Of course, all this remains to be seen. It’ll probably track sideways until a new CEO is appointed and economy recovers/interest rates fall. But, the overall business seems secure and the market has done its usual tantrum with the toys going out with the bath water. I would bottom-drawer it for a year and see what happens.
Thoughts anyone?
This was only 2 years ago.
https://www.lse.co.uk/rns/RST/unanimous-rejection-of-marlowe-plc8217s-proposal-kfbipycln5d6pai.html
I wonder if there'll be some bid interest again, with a view to splitting the company up.
Me too, another long term Aim investment that looks like a very silly investment.
No wonder the CFO resigned two weeks ago. He knew what was coming.
The drop seems harsh. This was due to be a long term hold for me. I saw it as a company in a sector that would be in high demand for the foreseeable future.
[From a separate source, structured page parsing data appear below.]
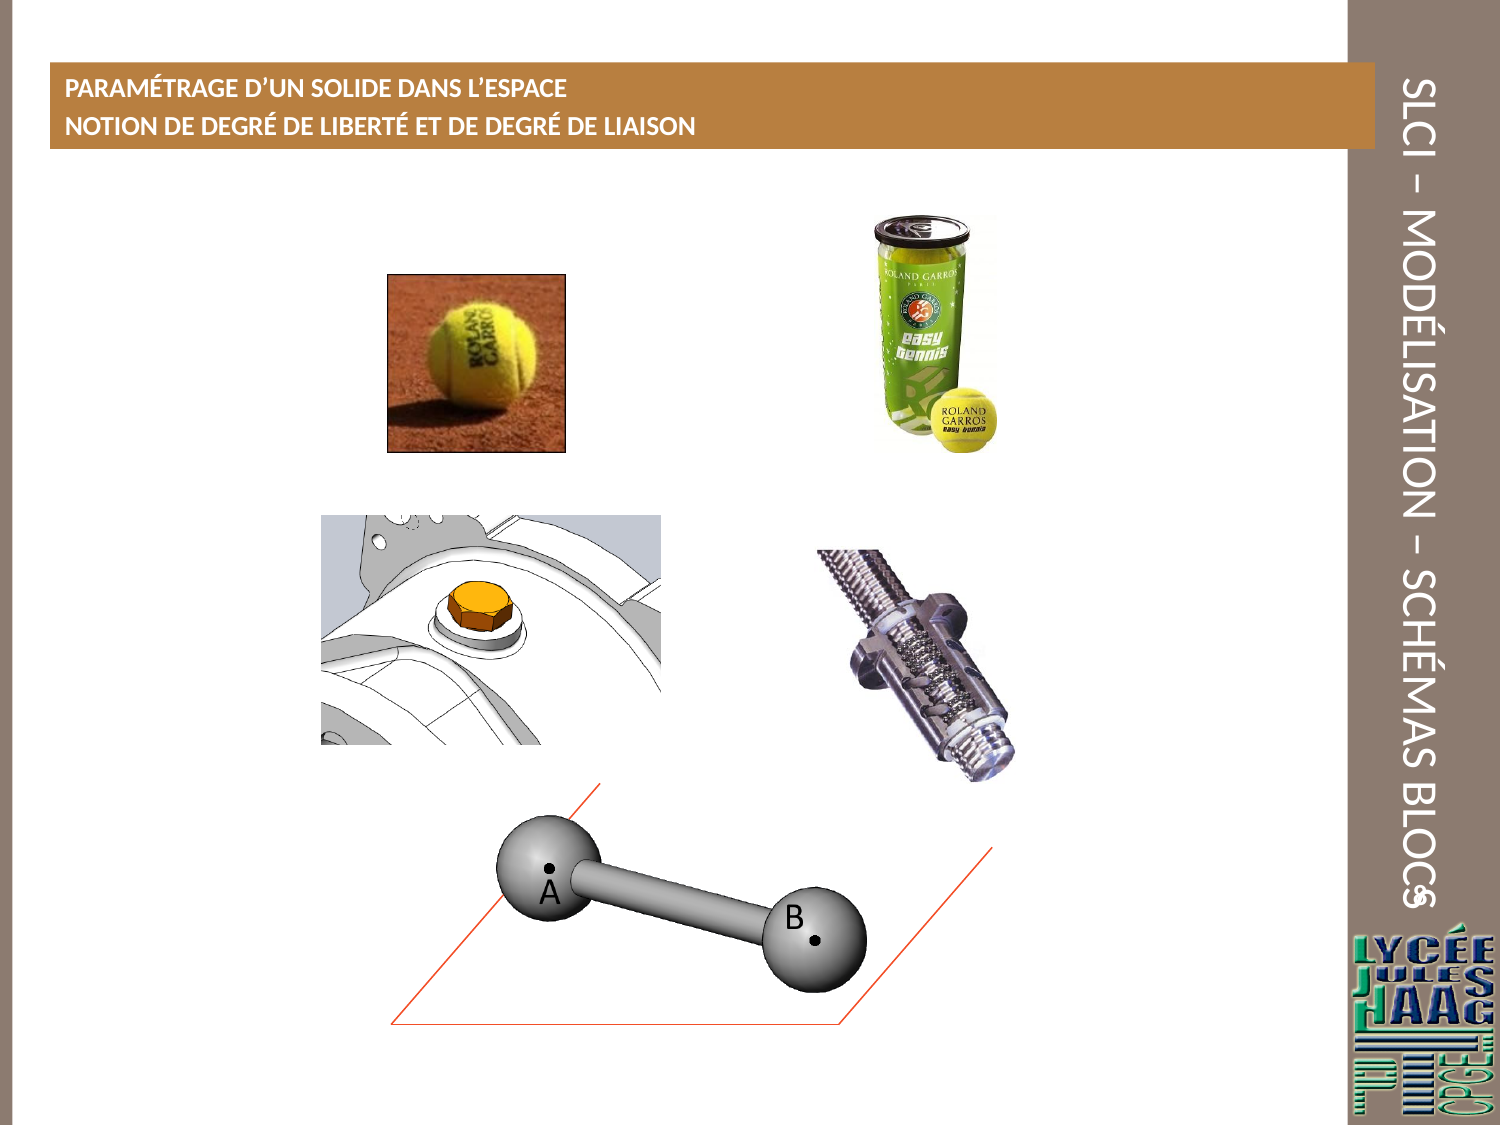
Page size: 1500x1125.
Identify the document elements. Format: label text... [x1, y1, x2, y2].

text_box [838, 847, 993, 1025]
picture [495, 815, 867, 993]
picture [1346, 917, 1500, 1125]
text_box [390, 783, 601, 1024]
list Paramétrage d’un solide dans l’espace Notion de degré de liberté et de degré de liaison [50, 62, 1375, 149]
picture [321, 514, 661, 745]
picture [874, 214, 998, 453]
picture [814, 546, 1017, 784]
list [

I'm loath to sell at a low though.
This was supposed to be a good LTH in my SIPP.
I've held it just over 10 years but it's now nearly back down to what I bought it at, having seen it over 500p at times and a possible bid at 530p.
I'll probably dump it now (or part of it), it doesn't look like it's going to do much for a while.
A good lesson to take some profits along the way.
Results are dreadful. CEO out with immediate effect. Pretty catastrophic year.
So, on the whole, things could be better! At least they still expect revenue growth but that’s the only silver lining in that lot! Batten down the hatches here for a bit I think!
I'm the kiss of death when it comes to investing. While I'm not exactly out of pocket from a few weeks ago, the resignation of the CFO is possibly not going to help the share price. Barring any dodgy activity at the company, I still see this as a steady growth stock.
The share price has been drifting down following cautious statements of late. In my view this is a well run company where its services will continue to be in high demand. The P/E ratio is too low given the potential. I remember Jim Slater some years back saying that it ticked all the boxes, had good people running it, and it would only be a matter of time where there would be significant growth or a takeover. I think this is a good entry point. I'm investing now and tucking away for a year or two.
Agree seems harsh, but sentiment for Restore in the City seems hostile just now.
Not the sort of re-rate I had in mind :(
Bit harsh to wipe so much off simply from the IT recycling side. But, hey ho.